Express the lines from the one containing "Teléfonos de interés" up to and including the one containing "Todas las delegaciones" as a JSON list of strings, with one string per line and blank lines omitted.

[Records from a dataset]
■ ■ ■ ■ ■ ■ ■
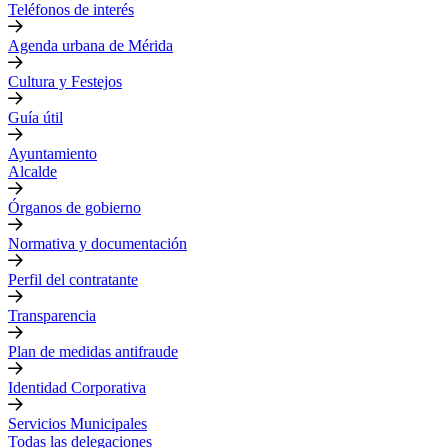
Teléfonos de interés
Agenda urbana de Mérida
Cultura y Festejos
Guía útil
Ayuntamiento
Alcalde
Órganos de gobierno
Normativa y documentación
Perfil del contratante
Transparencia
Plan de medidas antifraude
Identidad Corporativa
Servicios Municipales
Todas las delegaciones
■ ■ ■ ■ ■ ■ ■
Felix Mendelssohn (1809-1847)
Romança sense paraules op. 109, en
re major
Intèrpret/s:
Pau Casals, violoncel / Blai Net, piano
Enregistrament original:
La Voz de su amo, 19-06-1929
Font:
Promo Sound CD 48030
■ ■ ■ ■ ■ ■ ■
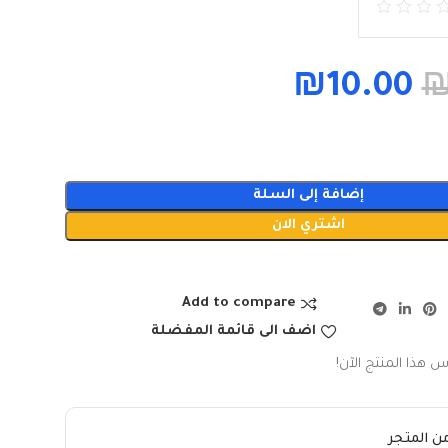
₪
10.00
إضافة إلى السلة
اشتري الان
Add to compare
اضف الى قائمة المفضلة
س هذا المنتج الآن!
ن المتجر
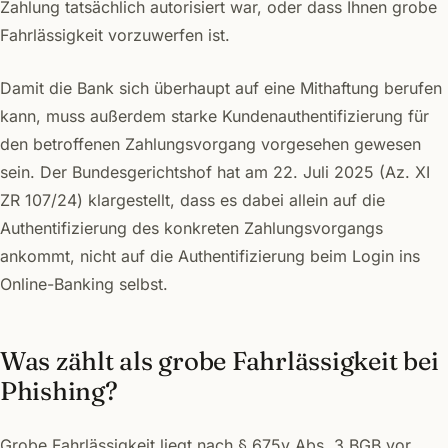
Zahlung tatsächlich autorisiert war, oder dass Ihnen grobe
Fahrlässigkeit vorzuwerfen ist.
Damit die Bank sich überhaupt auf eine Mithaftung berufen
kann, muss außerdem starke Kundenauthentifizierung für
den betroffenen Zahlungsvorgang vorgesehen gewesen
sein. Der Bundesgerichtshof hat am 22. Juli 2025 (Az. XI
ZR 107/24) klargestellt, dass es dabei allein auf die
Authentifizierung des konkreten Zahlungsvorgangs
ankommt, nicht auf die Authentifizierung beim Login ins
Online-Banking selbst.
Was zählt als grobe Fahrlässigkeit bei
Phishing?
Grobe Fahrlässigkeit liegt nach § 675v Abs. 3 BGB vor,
■ ■ ■ ■ ■ ■ ■
# Answer to this task
[
  "Teléfonos de interés",
  "Agenda urbana de Mérida",
  "Cultura y Festejos",
  "Guía útil",
  "Ayuntamiento",
  "Alcalde",
  "Órganos de gobierno",
  "Normativa y documentación",
  "Perfil del contratante",
  "Transparencia",
  "Plan de medidas antifraude",
  "Identidad Corporativa",
  "Servicios Municipales",
  "Todas las delegaciones"
]